Relevez tous les noms de lieux géographiques mentionnés dans le récit de voyage au Sénégal, titre compris.

### [EXTRAIT CITÉ]

# # # #

Île de Dionewar, Delta de Niominka, Voyage au Sénégal
J’ai besoin de temps pour digérer.
Pour saisir l’émotion, le sillon que trace un voyage dans mon fort intérieur.
J’ai une envie folle de raconter. Une ambition de transmettre un petit bout de vie d’ailleurs, ici.
L’Afrique me fait toujours autant d’effet depuis 20 ans.
Je ne me suis pas ruée pour écrire de nombreux textes sur notre séjour familial d’ il y a quelques mois au Sénégal. Je laisse émerger. La rentrée scolaire des dernières semaines a fait jaillir de ma mémoire, cette visite d’une matinée en classe…
Une classe de brousse ou du Québec, du pareil au même ?
Depuis trois semaines, avec mes enfants et Chéri nous côtoyons les insulaires de Dionewar. Mes filles de 11 mois, 5 ans, et 7 ans vivent au rythme de la brousse qui nous entoure. Installés dans la maison de locaux, nous partageons deux chambres et un peu de leur vie.
Ma copine Véro (qui vit au Sénégal et que nous visitons) savait que l’idée me plairait:
-Et si nous allions en classe avec nos enfants ? propose-t-elle.
Nous voilà partis en charrette (principal moyen de locomotion sur l’île) avec monsieur l’âne; récalcitrant comme capitaine!
Les bambins rient aux éclats de cette balade cahotique, moi je m’aperçois que laisser une bourrique contrôler mes allées et venues me laisse un brin inconfortable. Cependant, avec Véro, je ne peux qu’éclater de rire. On a vu pire lors d’un précédent séjour en pleine brousse.

# # # #

### [LIGNES DE DONNÉES]

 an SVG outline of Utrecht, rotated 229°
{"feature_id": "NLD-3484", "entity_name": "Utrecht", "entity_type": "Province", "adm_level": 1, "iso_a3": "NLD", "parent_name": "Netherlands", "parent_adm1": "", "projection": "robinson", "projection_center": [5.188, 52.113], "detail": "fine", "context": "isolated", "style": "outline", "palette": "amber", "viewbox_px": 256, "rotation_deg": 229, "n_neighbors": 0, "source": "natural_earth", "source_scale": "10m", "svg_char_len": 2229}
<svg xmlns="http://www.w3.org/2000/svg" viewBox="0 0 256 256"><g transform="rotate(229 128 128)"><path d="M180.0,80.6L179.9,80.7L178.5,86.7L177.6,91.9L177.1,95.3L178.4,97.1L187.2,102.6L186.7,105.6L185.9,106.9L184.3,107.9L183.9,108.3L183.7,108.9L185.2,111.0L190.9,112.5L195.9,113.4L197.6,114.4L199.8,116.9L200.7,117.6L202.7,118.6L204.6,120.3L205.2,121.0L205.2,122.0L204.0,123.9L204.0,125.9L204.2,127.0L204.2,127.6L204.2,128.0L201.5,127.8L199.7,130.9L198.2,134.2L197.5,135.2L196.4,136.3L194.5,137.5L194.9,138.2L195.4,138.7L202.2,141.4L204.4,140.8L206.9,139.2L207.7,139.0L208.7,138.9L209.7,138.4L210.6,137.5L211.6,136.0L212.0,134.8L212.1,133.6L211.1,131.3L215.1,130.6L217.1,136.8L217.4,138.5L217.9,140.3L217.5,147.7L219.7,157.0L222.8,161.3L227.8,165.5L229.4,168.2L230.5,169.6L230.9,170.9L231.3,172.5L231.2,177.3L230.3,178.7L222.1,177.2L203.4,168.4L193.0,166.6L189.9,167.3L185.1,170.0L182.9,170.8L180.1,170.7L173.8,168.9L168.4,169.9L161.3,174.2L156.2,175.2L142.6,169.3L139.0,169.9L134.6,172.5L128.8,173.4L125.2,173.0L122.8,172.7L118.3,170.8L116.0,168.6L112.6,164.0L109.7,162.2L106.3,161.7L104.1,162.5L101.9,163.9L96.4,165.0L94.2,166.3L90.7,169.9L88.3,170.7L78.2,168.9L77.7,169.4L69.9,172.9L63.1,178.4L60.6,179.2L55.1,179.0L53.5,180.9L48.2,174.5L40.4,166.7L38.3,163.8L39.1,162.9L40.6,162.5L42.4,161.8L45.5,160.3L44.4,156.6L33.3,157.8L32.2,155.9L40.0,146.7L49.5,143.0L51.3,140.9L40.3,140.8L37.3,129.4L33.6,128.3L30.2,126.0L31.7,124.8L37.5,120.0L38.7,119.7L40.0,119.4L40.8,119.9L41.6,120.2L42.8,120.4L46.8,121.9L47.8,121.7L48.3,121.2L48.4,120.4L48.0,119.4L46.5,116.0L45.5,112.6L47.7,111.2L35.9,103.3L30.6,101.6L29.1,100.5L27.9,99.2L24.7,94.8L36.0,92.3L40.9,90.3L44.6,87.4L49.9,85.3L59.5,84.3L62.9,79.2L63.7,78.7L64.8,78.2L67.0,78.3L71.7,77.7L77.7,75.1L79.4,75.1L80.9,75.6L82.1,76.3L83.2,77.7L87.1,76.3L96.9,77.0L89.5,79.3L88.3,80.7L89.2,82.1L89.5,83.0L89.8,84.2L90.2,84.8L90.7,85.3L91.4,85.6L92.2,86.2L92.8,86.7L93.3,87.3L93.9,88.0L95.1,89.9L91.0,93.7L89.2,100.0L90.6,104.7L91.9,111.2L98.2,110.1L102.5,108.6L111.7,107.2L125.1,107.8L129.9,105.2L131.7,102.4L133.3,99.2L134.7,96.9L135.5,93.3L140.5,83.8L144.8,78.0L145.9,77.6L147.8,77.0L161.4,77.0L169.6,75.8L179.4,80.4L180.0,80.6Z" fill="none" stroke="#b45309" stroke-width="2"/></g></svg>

# # # #

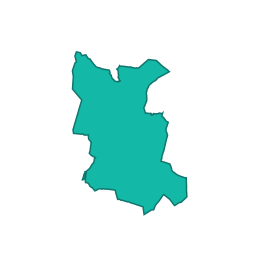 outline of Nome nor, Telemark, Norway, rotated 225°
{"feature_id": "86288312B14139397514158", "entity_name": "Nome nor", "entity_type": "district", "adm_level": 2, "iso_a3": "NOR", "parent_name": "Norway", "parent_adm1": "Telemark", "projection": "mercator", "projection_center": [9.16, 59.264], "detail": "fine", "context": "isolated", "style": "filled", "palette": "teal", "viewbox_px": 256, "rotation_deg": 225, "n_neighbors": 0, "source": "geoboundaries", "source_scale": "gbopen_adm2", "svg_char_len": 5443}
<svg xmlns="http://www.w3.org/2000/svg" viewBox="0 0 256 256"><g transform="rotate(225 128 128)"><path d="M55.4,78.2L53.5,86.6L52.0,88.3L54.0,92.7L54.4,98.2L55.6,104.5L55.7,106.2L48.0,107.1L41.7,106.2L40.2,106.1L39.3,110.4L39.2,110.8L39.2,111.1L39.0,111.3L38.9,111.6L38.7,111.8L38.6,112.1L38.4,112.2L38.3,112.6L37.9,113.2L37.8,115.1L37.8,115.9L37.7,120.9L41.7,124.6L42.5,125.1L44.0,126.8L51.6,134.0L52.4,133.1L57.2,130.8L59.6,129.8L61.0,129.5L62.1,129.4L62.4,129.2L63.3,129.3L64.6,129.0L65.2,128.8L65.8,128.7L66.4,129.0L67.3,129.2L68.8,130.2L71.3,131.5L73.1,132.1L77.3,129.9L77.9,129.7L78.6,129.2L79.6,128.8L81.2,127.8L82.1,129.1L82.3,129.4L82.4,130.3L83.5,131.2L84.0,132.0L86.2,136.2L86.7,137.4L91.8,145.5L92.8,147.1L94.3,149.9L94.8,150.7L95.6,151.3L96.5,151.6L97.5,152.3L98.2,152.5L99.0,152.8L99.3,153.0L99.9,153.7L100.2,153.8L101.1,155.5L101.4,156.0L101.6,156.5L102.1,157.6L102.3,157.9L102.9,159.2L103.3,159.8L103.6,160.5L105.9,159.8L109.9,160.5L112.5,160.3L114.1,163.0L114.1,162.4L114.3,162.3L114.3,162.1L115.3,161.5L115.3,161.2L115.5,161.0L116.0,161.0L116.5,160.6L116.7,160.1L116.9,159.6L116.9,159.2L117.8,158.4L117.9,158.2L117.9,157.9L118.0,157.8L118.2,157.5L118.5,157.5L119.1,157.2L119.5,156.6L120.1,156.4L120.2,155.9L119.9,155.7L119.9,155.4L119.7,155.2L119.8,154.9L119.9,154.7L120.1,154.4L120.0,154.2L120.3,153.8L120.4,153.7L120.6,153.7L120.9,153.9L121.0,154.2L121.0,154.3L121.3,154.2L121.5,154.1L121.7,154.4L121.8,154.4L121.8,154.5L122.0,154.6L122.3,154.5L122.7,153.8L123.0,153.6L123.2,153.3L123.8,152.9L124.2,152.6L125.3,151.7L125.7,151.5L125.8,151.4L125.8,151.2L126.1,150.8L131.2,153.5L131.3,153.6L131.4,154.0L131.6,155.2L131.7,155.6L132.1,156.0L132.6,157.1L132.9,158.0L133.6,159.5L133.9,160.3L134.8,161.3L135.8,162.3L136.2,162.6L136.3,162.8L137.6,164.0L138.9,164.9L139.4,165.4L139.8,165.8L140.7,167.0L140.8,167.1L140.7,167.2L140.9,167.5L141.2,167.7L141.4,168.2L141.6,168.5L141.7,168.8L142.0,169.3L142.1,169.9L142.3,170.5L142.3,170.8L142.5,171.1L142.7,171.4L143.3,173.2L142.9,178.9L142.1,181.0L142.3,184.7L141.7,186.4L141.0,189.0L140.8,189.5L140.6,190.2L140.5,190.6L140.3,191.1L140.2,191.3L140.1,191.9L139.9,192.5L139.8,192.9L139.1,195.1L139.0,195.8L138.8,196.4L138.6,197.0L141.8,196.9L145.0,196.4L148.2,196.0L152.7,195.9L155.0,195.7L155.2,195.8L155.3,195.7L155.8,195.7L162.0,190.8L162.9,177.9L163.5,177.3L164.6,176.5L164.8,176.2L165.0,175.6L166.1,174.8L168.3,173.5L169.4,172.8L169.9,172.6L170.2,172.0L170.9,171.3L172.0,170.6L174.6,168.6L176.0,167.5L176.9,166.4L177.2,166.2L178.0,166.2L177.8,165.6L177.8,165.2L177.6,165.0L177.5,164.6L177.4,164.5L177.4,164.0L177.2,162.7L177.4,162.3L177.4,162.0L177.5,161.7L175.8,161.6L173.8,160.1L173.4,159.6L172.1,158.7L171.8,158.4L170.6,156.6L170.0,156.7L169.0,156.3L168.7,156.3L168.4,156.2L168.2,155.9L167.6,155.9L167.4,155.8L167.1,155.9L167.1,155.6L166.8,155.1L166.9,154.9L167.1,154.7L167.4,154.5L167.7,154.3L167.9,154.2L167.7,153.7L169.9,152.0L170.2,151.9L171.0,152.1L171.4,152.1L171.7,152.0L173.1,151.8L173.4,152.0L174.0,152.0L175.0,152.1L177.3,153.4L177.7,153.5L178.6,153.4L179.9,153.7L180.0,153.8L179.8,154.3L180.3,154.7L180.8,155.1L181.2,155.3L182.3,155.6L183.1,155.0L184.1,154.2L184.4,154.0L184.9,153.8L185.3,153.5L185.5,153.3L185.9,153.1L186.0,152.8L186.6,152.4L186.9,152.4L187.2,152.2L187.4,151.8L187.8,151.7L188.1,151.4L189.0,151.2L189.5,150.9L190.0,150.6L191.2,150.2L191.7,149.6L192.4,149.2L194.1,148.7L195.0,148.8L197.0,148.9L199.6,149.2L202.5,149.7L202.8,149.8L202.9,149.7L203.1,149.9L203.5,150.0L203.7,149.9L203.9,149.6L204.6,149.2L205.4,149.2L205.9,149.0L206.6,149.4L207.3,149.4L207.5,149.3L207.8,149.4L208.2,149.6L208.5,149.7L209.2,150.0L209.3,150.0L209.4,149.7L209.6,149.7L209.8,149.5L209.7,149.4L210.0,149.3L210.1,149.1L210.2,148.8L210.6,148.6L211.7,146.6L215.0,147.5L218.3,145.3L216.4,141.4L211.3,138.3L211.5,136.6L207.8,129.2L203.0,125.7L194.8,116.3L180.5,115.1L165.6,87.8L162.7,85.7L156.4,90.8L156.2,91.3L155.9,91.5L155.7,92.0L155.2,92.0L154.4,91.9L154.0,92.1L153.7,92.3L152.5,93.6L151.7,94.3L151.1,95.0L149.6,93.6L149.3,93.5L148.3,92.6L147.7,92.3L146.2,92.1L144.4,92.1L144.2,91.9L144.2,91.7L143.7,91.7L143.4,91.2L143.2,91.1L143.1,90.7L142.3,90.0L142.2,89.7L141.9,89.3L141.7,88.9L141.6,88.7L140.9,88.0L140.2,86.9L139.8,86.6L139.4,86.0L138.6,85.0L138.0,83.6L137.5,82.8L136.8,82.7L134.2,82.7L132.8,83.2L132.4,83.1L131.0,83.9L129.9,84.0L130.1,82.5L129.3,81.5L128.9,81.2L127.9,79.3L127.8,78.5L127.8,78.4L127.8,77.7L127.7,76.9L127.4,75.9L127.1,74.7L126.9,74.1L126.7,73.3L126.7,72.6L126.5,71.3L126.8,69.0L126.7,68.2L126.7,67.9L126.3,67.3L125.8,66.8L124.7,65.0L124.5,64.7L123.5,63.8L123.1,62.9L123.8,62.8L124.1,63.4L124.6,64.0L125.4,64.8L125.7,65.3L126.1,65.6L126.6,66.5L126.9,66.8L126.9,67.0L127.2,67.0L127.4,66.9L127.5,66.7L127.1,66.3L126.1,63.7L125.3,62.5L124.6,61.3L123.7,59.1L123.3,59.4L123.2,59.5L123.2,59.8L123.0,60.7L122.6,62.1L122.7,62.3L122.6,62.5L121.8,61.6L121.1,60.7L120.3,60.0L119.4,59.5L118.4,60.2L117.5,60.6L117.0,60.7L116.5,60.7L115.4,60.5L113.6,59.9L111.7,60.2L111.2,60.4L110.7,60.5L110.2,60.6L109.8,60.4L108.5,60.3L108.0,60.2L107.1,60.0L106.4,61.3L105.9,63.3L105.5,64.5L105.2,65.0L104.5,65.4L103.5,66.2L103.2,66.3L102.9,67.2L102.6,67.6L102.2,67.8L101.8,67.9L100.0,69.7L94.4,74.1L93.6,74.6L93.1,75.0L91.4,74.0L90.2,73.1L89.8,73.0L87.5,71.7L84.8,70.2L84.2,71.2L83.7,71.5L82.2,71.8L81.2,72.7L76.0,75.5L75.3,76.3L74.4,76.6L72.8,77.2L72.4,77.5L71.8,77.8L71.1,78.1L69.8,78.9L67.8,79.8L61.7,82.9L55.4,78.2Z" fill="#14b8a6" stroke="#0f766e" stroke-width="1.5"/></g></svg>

# # # #

### [RÉSULTAT DE L'EXERCICE]
Dionewar, Delta de Niominka, Sénégal, Afrique, Québec